Kamis, 22 Februari 2018

APLIKASI PERPUSTAKAAN DIGITAL iJAKARTA TERUS MENGALAMI PENINGKATAN
APLIKASI PERPUSTAKAAN DIGITAL iJAKARTA TERUS MENGALAMI PENINGKATAN
Merasa berbagi dan menemukan teman baru dengan minat yang sama dalam buku? Coba ijakarta, aplikasi perpustakaan digital berbasis media sosial yang sedang mempersiapkan diri untuk menjadi aplikasi gaya hidup berbasis konten.

Dengan cerdik menggunakan kecenderungan pengguna media sosial untuk berbagi aktivitas dan minatnya, ijakarta menyediakan platform yang luas. Pengguna dapat mengeposkan buku apa yang mereka baca, mereka dapat menemukan pengguna dengan minat yang sama, dan kemudian dapat membangun interaksi dan komunitas di dalam sistem.

Diluncurkan pada bulan Oktober 2015, aplikasi ini sekarang memiliki lebih dari 106.000 pengguna. Ada 14.389 judul yang tersedia dari 62 penerbit. ijakarta terinspirasi oleh aksaramaya disamping pemerintah kota jakarta. Keterlibatan tokoh masyarakat dalam kampanye keaksaraan telah memberikan kontribusi yang signifikan terhadap peningkatan pengguna baru. Beberapa pemerintah daerah juga menyatakan minatnya untuk membangun perpustakaan digital di daerah masing-masing.

CEO Moco Sulasmo Sudharno mengatakan bahwa masa depan ekonomi negara terletak di perpustakaan. "Saya melihatnya sebagai model pembagian ekonomi, dampak teknologi digital," katanya. Sistem perpustakaan sedikit berbeda dengan yang konvensional, dimana ada batas waktu pinjaman dan jumlah buku yang bisa dipinjam dalam seminggu. Ketika seorang pengguna gagal mengembalikan buku pinjaman tersebut pada waktunya, mereka tidak akan dapat membacanya.

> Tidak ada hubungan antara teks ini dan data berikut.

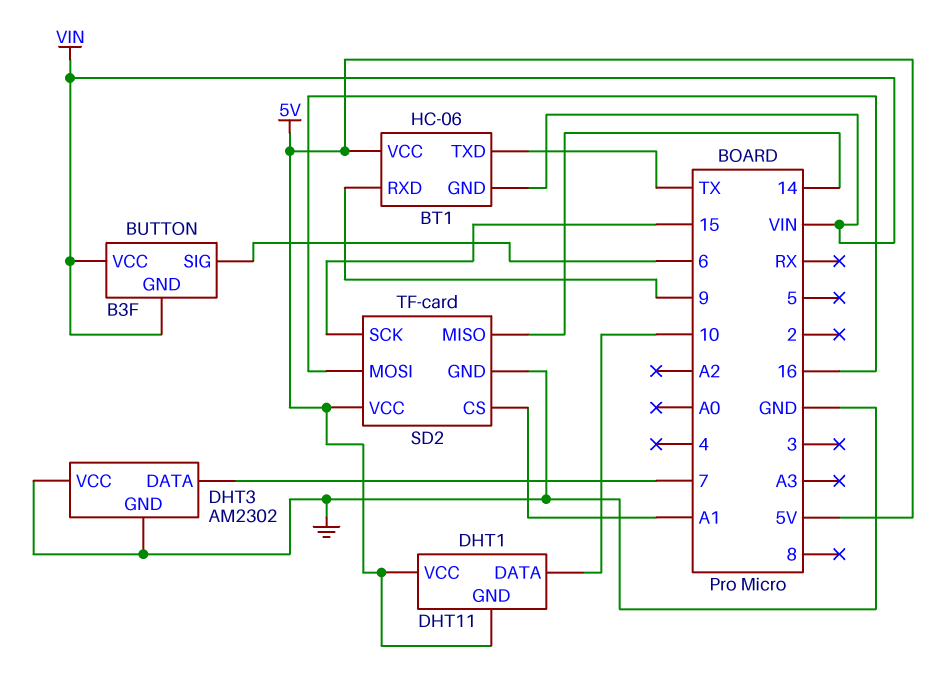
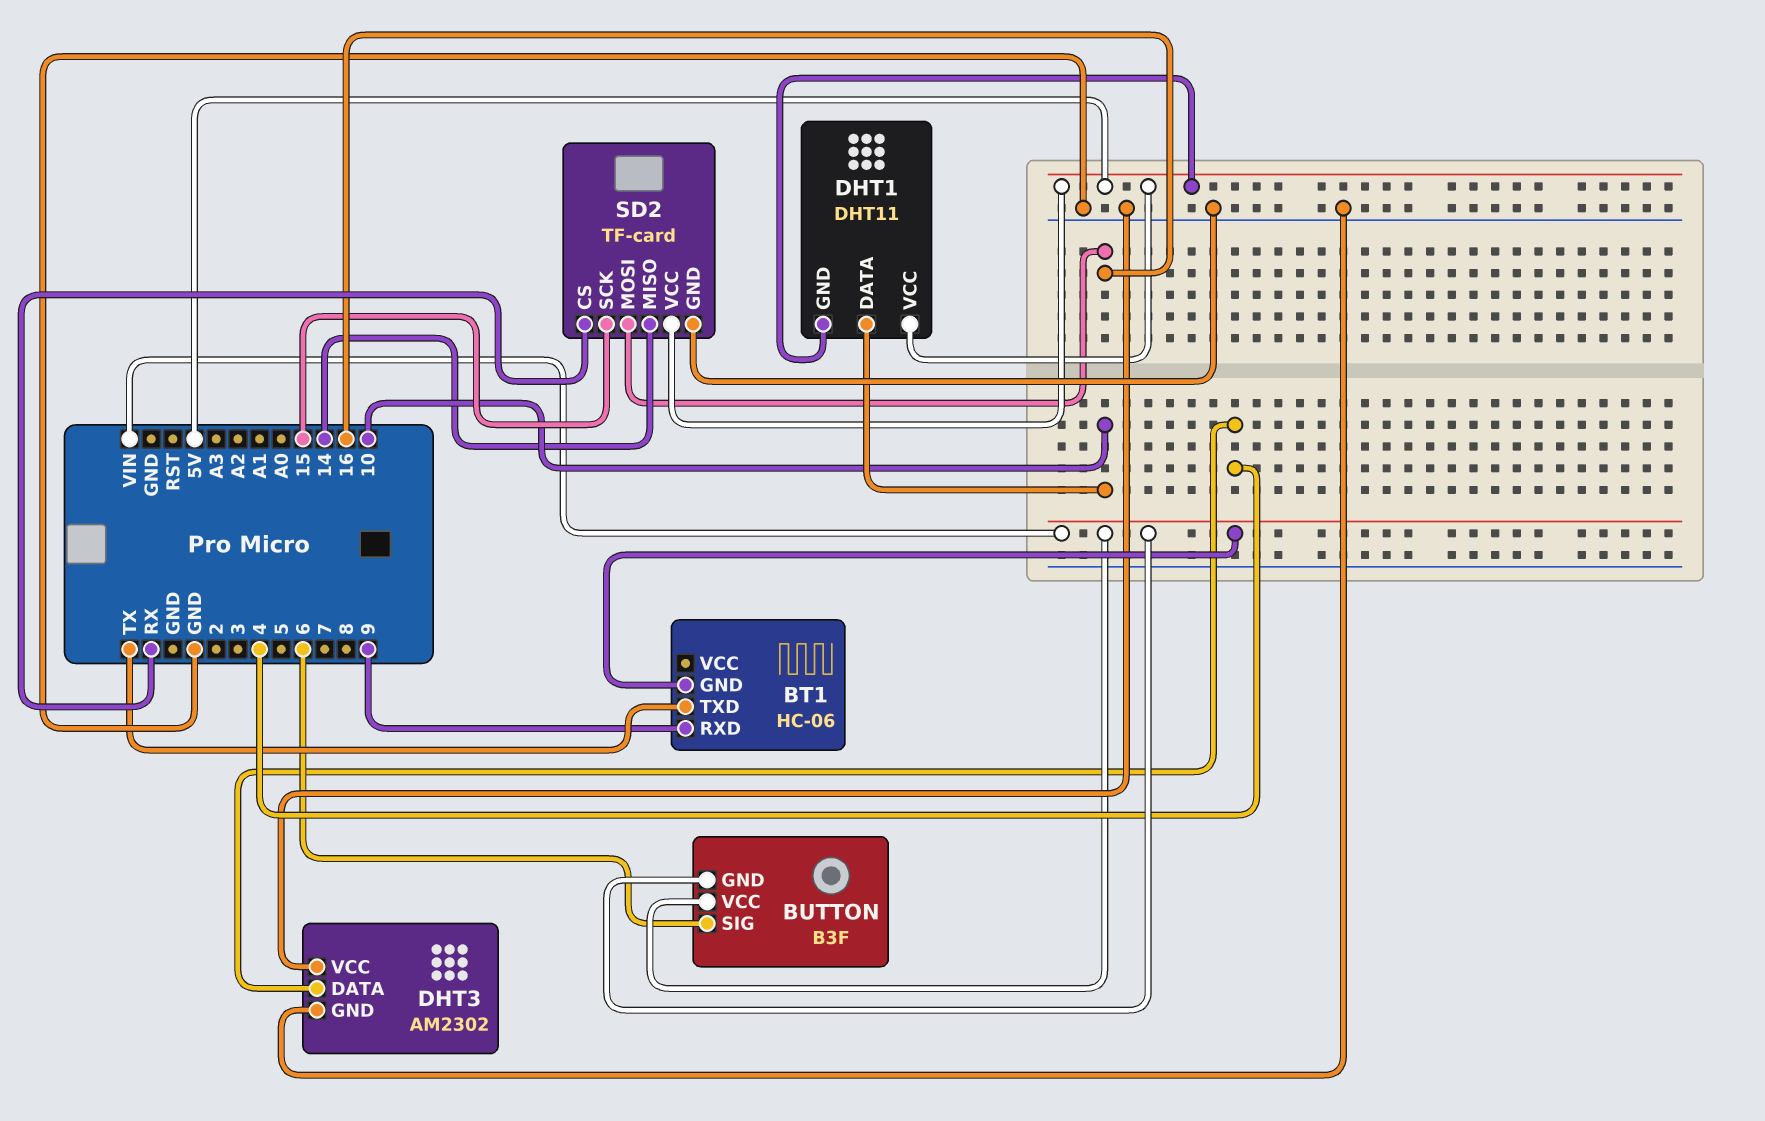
BT1 pin VCC: 5V -> none
DHT3 pin DATA: 7 -> 4
SD2 pin CS: A1 -> RX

Informasi buku tercantum di aplikasi, bersamaan dengan jumlah salinan yang tersedia dan komentar dari pengguna lain. Jika semua salinan judul dipinjam, pengguna akan masuk ke daftar tunggu. Pengguna juga dapat menyumbangkan buku ke perpustakaan digital yang ada, dan mereka bahkan bisa meyakinkan komunitas mereka untuk membangunnya di wilayah mereka.

Sulasmo mengatakan bahwa jumlah daftar tunggu bisa mengindikasikan pertanda baik bagi penerbit. "Respon yang baik terhadap buku digital biasanya berarti mereka juga bisa melakukannya dengan baik dalam format cetak, bahkan menjadi best seller," katanya.

Partisipasi masyarakat didorong melalui epidote, atau perpustakaan digital pribadi untuk perorangan, kelompok, atau organisasi nirlaba. Laman epik dapat disesuaikan dengan kebutuhan pengguna dan dapat menjadi media bagi pengguna dan pembaca dalam berbagi referensi, membuat dialog atau sebagai platform untuk mempublikasikan karya penulis amatir.

Tagged: , , ,

0 komentar:

Posting Komentar

Catatan: Hanya anggota dari blog ini yang dapat mengirim komentar.